### PAGE EXCERPT
################

I know that we like to have an argument over anything on CC but the truth of the matter is that no-one has found anywhere the OP could buy one anyway!


----------



## subaqua (4 Nov 2011)

alecstilleyedye said:


> depends where you are, i suppose. around my part of the world you will regularly see team gb and team sky training, and one of my clubmates is the paracycling world tt champion, not to mention a certain mr cavendish once he starts pounding the lanes of south manchester…
> 
> for any joe to wear those jerseys (team sky regular kit aside) is to dishonour the achievement. think of the difference between a regular man utd shirt and one which was specially made for a champions' league final…




you haven't quite got the point about REPLICA jerseys have you. the jerseys being sold in cycle shops are NOT the real jersey awarded , just the same as the jersey the redhsite have made for the champions leauge final are NOT the jerseys for sale in JJB sports.


----------



## bennydorano (4 Nov 2011)

I would draw the line at a KOTM top myself, it would leave me open to a serious slagging as I'm shaped more like Cancellara's fatter brother than Contador.

Some people take it a little too seriously by the looks of things. Dishounouring the jersey


----------



## Crackle (4 Nov 2011)

Noodley said:


> Absolute codswollop, wear what you want.
> 
> Ignore anyone who tries to tell you what to do or wear without being invited to comment.




Trust Noodley on this. He knows a lot about being walloped by a cod.


----------



## alecstilleyedye (4 Nov 2011)

i beg to differ. you are entitled to wear the rainbow jersey for a year upon winning the world championship, in much the same way as you get to keep the fa cup in your trophy cabinet.


----------



## PpPete (4 Nov 2011)

RichK said:


> At he cafe on a club run two of decided that of all the possible jerseys available both of us would go for the KoM shirt *because* we cant climb



KOM worn as an ironic reference to one's own inability to climb quickly is OK in my book.

################

### DATASET SECTION
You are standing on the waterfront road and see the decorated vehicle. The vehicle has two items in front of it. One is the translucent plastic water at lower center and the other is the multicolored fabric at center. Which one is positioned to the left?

################

Rewrite the passage of the cycling jersey thread starting at "## alecstilleyedye (4" and ending at "your trophy cabinet.", replacing "trophy cabinet" with "display case".

## alecstilleyedye (4 Nov 2011)

i beg to differ. you are entitled to wear the rainbow jersey for a year upon winning the world championship, in much the same way as you get to keep the fa cup in your display case.